(Aim of the exercise)
All entries need to be written out verbatim, with pictures omitted.

(Bounding boxes with keypoints)

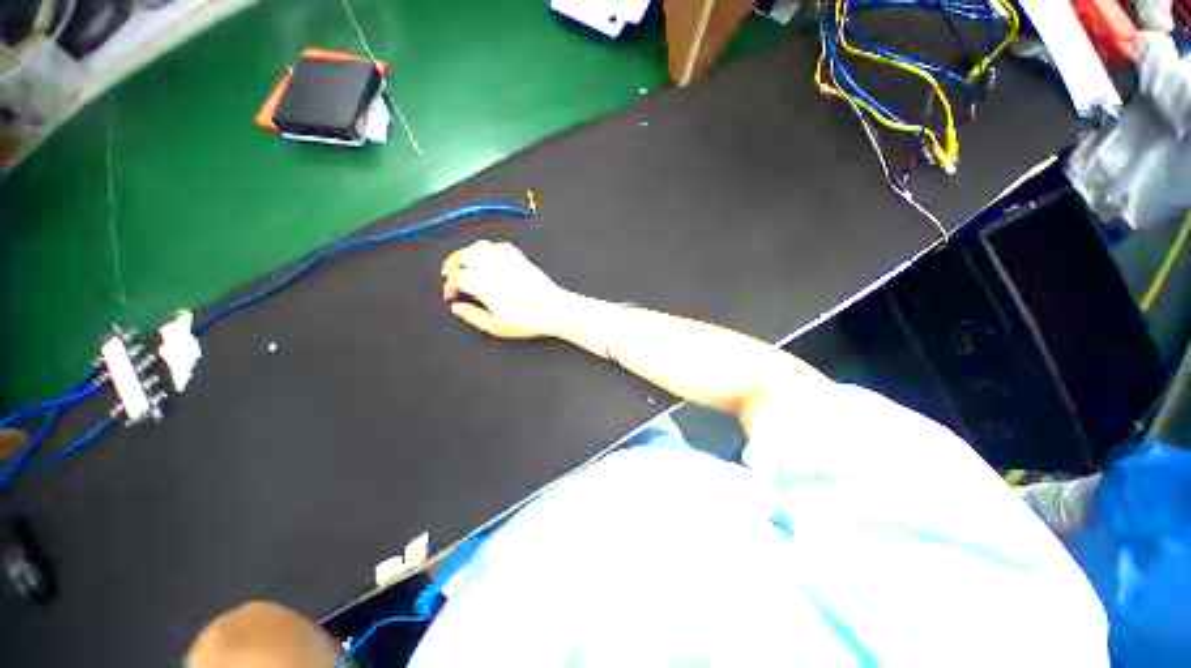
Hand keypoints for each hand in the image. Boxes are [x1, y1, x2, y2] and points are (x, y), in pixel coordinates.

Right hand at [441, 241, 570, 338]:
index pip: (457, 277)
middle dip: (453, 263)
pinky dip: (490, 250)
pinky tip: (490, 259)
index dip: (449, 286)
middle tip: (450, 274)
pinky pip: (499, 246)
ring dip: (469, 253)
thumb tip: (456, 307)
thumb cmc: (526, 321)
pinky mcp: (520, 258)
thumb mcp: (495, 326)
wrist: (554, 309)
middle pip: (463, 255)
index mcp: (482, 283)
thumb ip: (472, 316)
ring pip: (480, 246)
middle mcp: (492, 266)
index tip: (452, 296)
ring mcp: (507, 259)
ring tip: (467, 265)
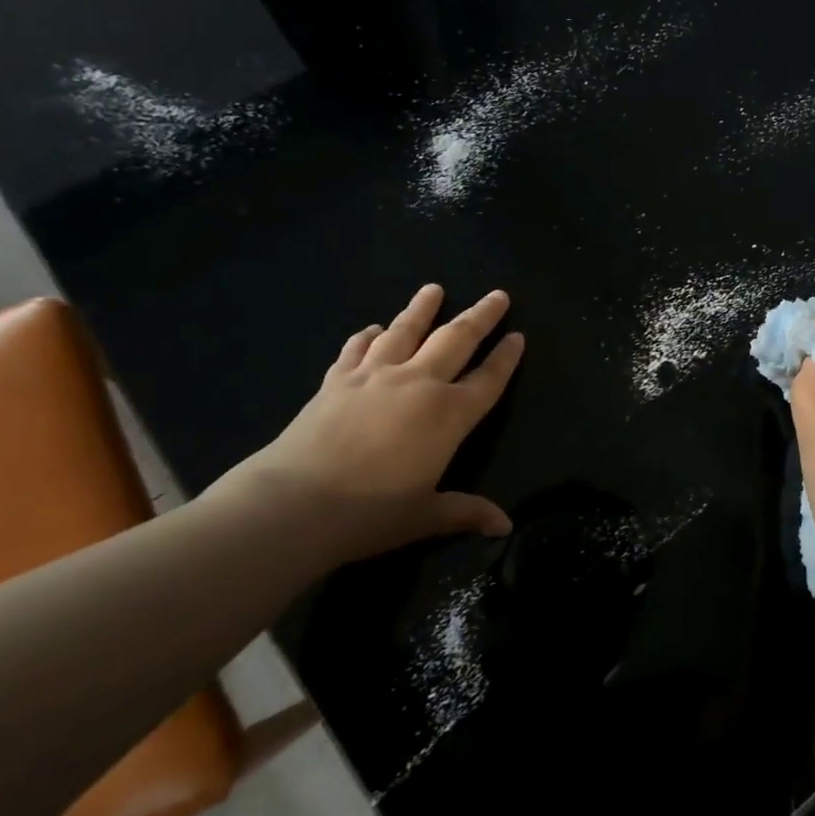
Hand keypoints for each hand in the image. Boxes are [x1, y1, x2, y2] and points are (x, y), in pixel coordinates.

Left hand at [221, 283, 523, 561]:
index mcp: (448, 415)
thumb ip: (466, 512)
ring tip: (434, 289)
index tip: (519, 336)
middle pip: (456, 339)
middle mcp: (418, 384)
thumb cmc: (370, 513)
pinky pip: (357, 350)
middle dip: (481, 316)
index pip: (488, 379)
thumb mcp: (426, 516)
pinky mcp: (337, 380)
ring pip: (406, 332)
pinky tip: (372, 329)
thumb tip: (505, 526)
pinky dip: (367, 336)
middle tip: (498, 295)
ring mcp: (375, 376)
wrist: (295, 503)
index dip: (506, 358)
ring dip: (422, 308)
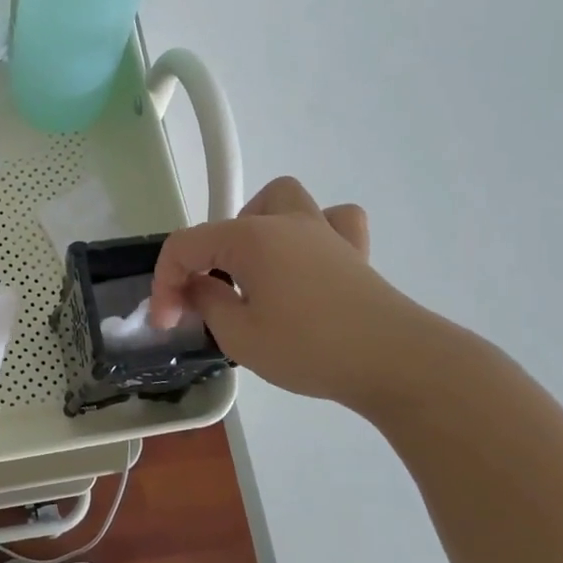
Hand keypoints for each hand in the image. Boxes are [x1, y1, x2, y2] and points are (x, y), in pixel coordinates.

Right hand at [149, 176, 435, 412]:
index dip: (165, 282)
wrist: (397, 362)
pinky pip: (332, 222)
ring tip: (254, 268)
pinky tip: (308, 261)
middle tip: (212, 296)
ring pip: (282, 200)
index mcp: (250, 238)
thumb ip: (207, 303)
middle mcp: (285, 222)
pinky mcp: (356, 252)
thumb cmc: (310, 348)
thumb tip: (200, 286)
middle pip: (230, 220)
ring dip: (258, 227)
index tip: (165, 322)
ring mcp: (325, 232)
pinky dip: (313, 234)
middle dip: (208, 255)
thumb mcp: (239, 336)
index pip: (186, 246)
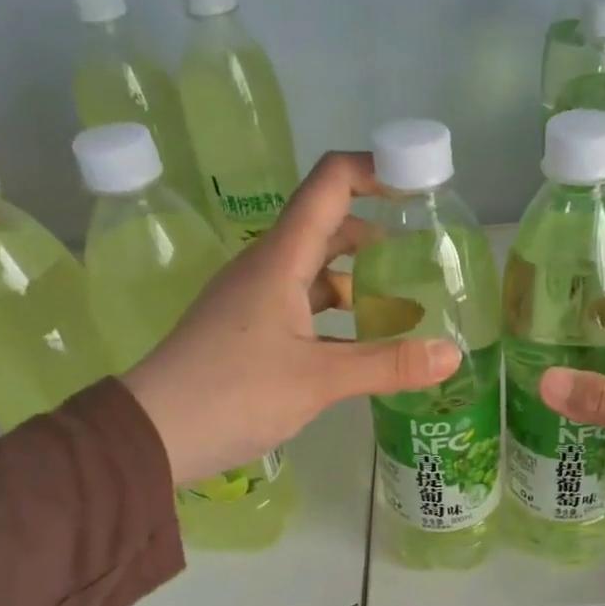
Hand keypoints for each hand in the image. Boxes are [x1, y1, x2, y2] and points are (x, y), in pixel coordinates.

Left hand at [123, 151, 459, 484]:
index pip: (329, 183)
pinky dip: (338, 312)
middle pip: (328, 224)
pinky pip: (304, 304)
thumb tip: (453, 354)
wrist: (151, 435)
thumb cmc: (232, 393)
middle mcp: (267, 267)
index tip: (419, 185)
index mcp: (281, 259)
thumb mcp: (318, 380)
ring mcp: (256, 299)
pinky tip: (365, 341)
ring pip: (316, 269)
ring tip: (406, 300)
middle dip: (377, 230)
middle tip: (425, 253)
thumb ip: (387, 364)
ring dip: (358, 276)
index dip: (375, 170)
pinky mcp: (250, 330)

(Exercise answer)
Hand keypoints for each hand in the image. Boxes are [x1, y1, x2, y2] and points are (x, y), in pixel coordinates.

Right hand at [441, 241, 570, 338]:
index pip: (457, 277)
middle dip: (453, 263)
pinky dip: (490, 250)
pinky tip: (490, 259)
index dip: (449, 286)
middle tip: (450, 274)
pinky pip: (499, 246)
ring dip: (469, 253)
thumb tip: (456, 307)
thumb cmc: (526, 321)
pinky mcp: (520, 258)
thumb mcp: (495, 326)
wrist: (554, 309)
middle pip: (463, 255)
index mcp: (482, 283)
thumb ip: (472, 316)
ring pip: (480, 246)
middle mcp: (492, 266)
index tip: (452, 296)
ring mcp: (507, 259)
ring tip: (467, 265)
Hand keypoints for each hand in the image. Boxes are [x1, y1, x2, y2] and points are (x, y), in pixel coordinates.

Left hand at [221, 283, 523, 561]:
index mcp: (448, 415)
thumb ip: (466, 512)
ring tip: (434, 289)
index tip: (519, 336)
middle pip: (456, 339)
middle mcp: (418, 384)
thumb cmc: (370, 513)
pinky pip: (357, 350)
middle dip: (481, 316)
index pip: (488, 379)
thumb mcp: (426, 516)
pinky mcp: (337, 380)
ring pip: (406, 332)
pinky tip: (372, 329)
thumb tip: (505, 526)
pinky dip: (367, 336)
middle tip: (498, 295)
ring mcp: (375, 376)
wrist: (295, 503)
index dip: (506, 358)
ring dip: (422, 308)
Hand keypoints for each hand in the image. Boxes are [x1, y1, x2, y2] and points are (x, y), in pixel coordinates.

Right hand at [149, 176, 435, 412]:
index dip: (165, 282)
wrist: (397, 362)
pinky pip: (332, 222)
ring tip: (254, 268)
pinky tip: (308, 261)
middle tip: (212, 296)
ring pip: (282, 200)
index mcp: (250, 238)
thumb ip: (207, 303)
middle mcp: (285, 222)
pinky mcp: (356, 252)
thumb cmc: (310, 348)
thumb tip: (200, 286)
middle pip: (230, 220)
ring dip: (258, 227)
index tip: (165, 322)
ring mcp: (325, 232)
pinky dip: (313, 234)
middle dip: (208, 255)
thumb mcp: (239, 336)
index pip: (186, 246)
Hand keypoints for each hand in the image. Boxes are [x1, y1, x2, y2] and points are (x, y), in pixel coordinates.

Left hand at [123, 151, 459, 484]:
index pip: (329, 183)
pinky dip: (338, 312)
middle pip: (328, 224)
pinky pip: (304, 304)
thumb tip: (453, 354)
wrist: (151, 435)
thumb cmc: (232, 393)
middle mcp: (267, 267)
index tip: (419, 185)
index mcp: (281, 259)
thumb mcp: (318, 380)
ring mcp: (256, 299)
pinky tip: (365, 341)
ring pip: (316, 269)
ring tip: (406, 300)
middle dip: (377, 230)
middle tip: (425, 253)
thumb ip: (387, 364)
ring dip: (358, 276)
index dip: (375, 170)
pinky mcp: (250, 330)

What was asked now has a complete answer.